On Wed, Jul 18, 2018 at 06:31:15PM +0200, Peter Zijlstra wrote:
> On Wed, Jul 18, 2018 at 09:56:33AM -0400, Johannes Weiner wrote:
> > On Wed, Jul 18, 2018 at 02:46:27PM +0200, Peter Zijlstra wrote:
> 
> > > I'm confused by this whole MEMSTALL thing... I thought the idea was to
> > > account the time we were _blocked_ because of memstall, but you seem to
> > > count the time we're _running_ with PF_MEMSTALL.
> > 
> > Under heavy memory pressure, a lot of active CPU time is spent
> > scanning and rotating through the LRU lists, which we do want to
> > capture in the pressure metric. What we really want to know is the
> > time in which CPU potential goes to waste due to a lack of
> > resources. That's the CPU going idle due to a memstall, but it's also
> > a CPU doing *work* which only occurs due to a lack of memory. We want
> > to know about both to judge how productive system and workload are.
> 
> Then maybe memstall (esp. the 'stall' part of it) is a bit of a
> misnomer.

I'm not tied to that name, but I can't really think of a better
one.

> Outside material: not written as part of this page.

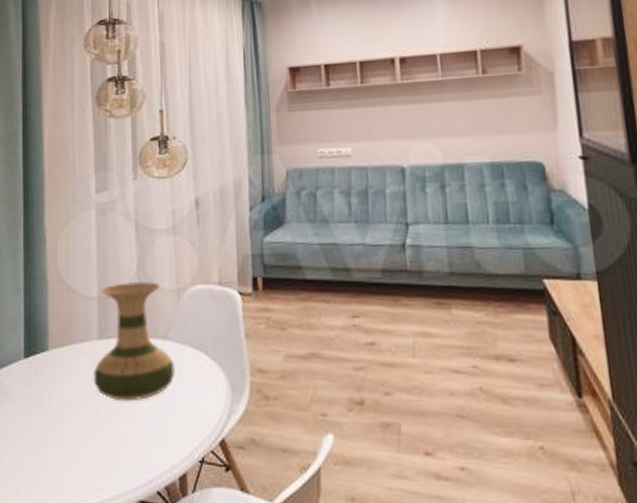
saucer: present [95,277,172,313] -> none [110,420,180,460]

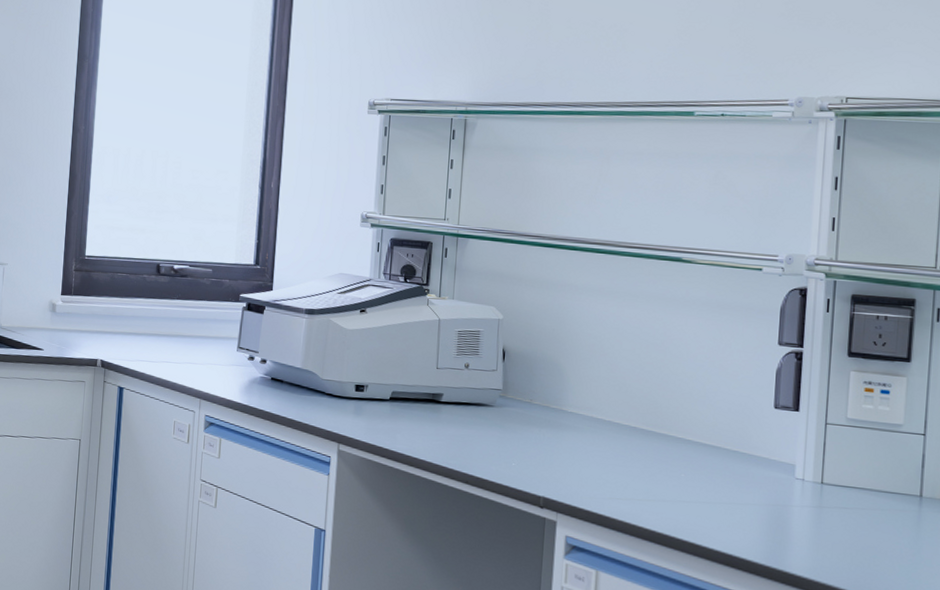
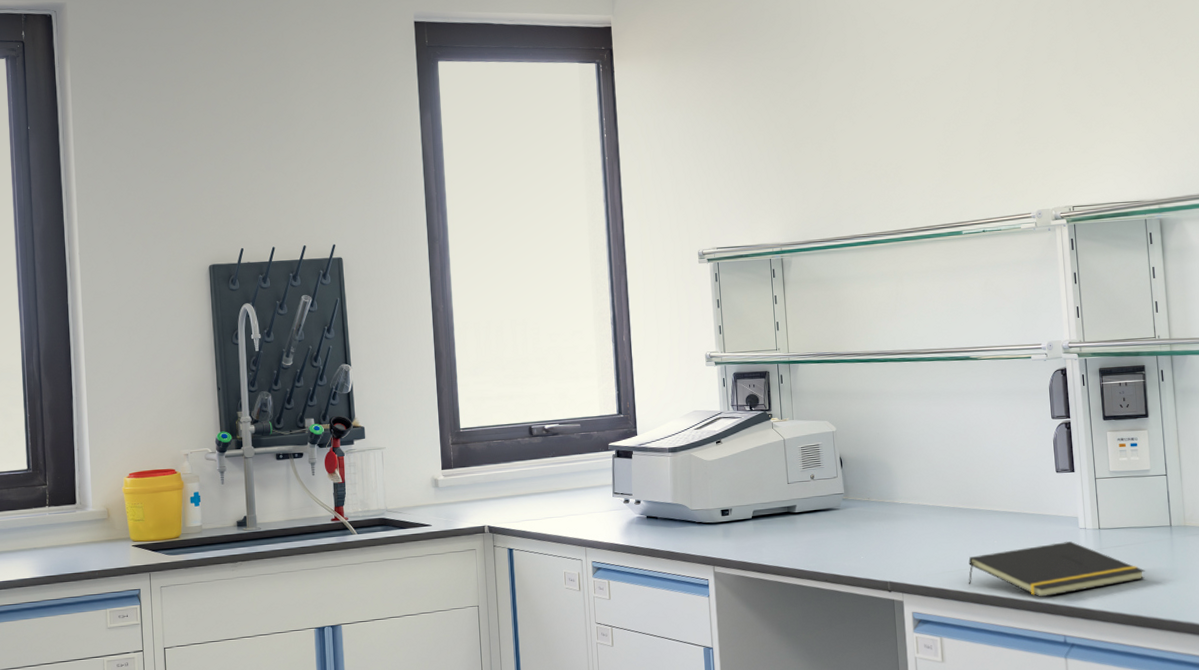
notepad: none [640,486,877,553] -> present [968,541,1145,598]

It was called PF_MEMDELAY in the past, but "delay" also has
busy-spinning connotations in the kernel. "wait" also implies that
it's a passive state.

> > > And esp. the wait_on_page_bit_common caller seems performance sensitive,
> > > and the above function is quite expensive.
> > 
> > Right, but we don't call it on every invocation, only when waiting for
> > the IO to read back a page that was recently deactivated and evicted:
> > 
> > 	if (bit_nr == PG_locked &&
> > 	    !PageUptodate(page) && PageWorkingset(page)) {
> > 		if (!PageSwapBacked(page))
> > 			delayacct_thrashing_start();
> > 		psi_memstall_enter(&pflags);
> > 		thrashing = true;
> > 	}
> > 
> > That means the page cache workingset/file active list is thrashing, in
> > which case the IO itself is our biggest concern, not necessarily a few
> > additional cycles before going to sleep to wait on its completion.
> 
> Ah, right. PageWorkingset() is only true if we (recently) evicted that
> page before, right?

Yep, but not all of those, only the ones who were on the active list
in their previous incarnation, aka refaulting *hot* pages, aka there
is little chance this is healthy behavior.